Alguien dispuesto a enfrentar “al imperio”, entiéndase por éste a los EE.UU, al
capitalismo y a su versión más feroz: el neoliberalismo. En distintos momentos
Chávez interpeló y cuestionó cada una de estas nociones. Y es aquí donde su
afán transformador se manifestó en su forma más pura.
En una de las entrevistas más conocidas que concedió (para
el programa Presidentes de Latinoamérica emitido por Canal Encuentro en el año
2009) Chávez habló de cinco frentes de lucha para construir el socialismo del
siglo XXI: el espiritual y moral (al estilo del “hombre nuevo” del Che
Guevara); el territorial (la defensa de la patria); el económico (transferirle
al pueblo poder económico); el político (la democracia participativa) y el
social (igualdad de derechos para todos). Nos detendremos en el tercero.
Refundar las bases económicas de un país que siempre había
vivido de la renta petrolera ha sido una de las tareas más arduas, todavía en
marcha, que ha emprendido el chavismo. A nuestro criterio cuatro han sido las
acciones principales: el fortalecimiento del Estado, vía su autonomización de
las clases dirigentes venezolanas, la recuperación de empresas estratégicas
(PVDSA en particular) y la asunción de nuevas funciones sociales; el impulso a
la producción local, con énfasis en las cooperativas y en nuevas formas de
asociacionismo; la integración regional, orientada a reducir la dependencia
económica con los Estados Unidos y a fortalecer las capacidades productivas; la
regulación del mercado, ya sea disciplinando a los actores económicos dominantes
a nivel interno, ya sea impulsando formas alternativas de intercambio, con su
correlato a nivel internacional (el ALBA y los acuerdos con Bolivia y Cuba). En
su conjunto, nadie puede decir que el chavismo fracasó. Y no es necesario
recitar una larga lista de estadísticas para probarlo: baste recordar quiénes y
cuántos votaron por Chávez el año pasado.

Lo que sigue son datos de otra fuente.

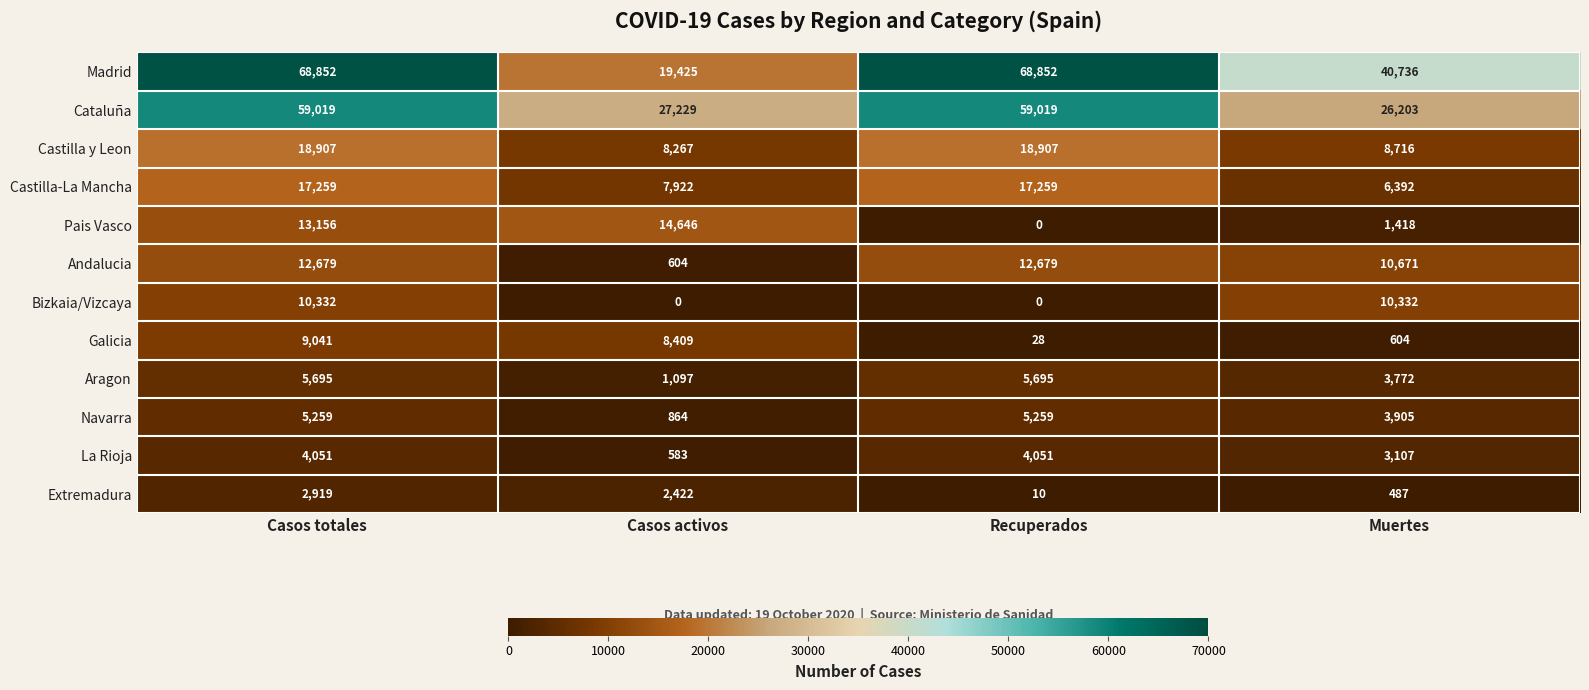

List the series in order of their peak value, lowest first.

Extremadura, La Rioja, Navarra, Aragon, Galicia, Bizkaia/Vizcaya, Andalucia, Pais Vasco, Castilla-La Mancha, Castilla y Leon, Cataluña, Madrid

Volvamos la mirada a Latinoamérica. A nadie debe asombrar
que Evo Morales, Cristina Fernández, Dilma Russeff, Rafael Correa y el Pepe
Mujica hayan viajado inmediatamente a Venezuela poco después de su muerte. Hoy
no tendríamos Unasur, Celac y un nuevo Mercosur sin Chávez, como tampoco
tendríamos a unos Estados Unidos relativamente resignados a la muerte del ALCA
(y he aquí una de sus mayores fortalezas, junto con el enorme vacío que su
ausencia provoca).
Cuando Chávez asumió el poder en 1999 estaba solo. Era el
único presidente que proclamaba la necesidad de acabar con el neoliberalismo y
sus nefastas consecuencias continentales. Fue necesario que otros países
experimentaran en carne propia el fracaso de ese modelo para que su voz echara
raíces en el resto del subcontinente: a Brasil (1999) le siguió Argentina
(2001), Uruguay (2002), Bolivia (2003) y Ecuador (2005). No es casualidad que
estos presidentes hayan sido precisamente los más cercanos a Chávez. Éste era
el núcleo “duro” a partir del cual pensar un futuro mejor para nuestra región.
En este sentido, el afán transformador del chavismo superó los límites de la
patria chica para pensarse en grande.
Hoy Hugo Chávez ya no está. Quizás sea ésta la hora donde se
pruebe la solidez de los cambios de una larga década. Quien escribe se atreve a
creer que su desaparición física no implicará un retroceso en ningún caso. Y
quienes se atrevan a intentarlo, harían bien en aprender algunas enseñanzas de
la historia. Parafraseando una frase muy escuchada en estos días: “hombres como
Chávez no se mueren nunca”.
(*) Doctor en Relaciones Internacionales. Docente de la UNL.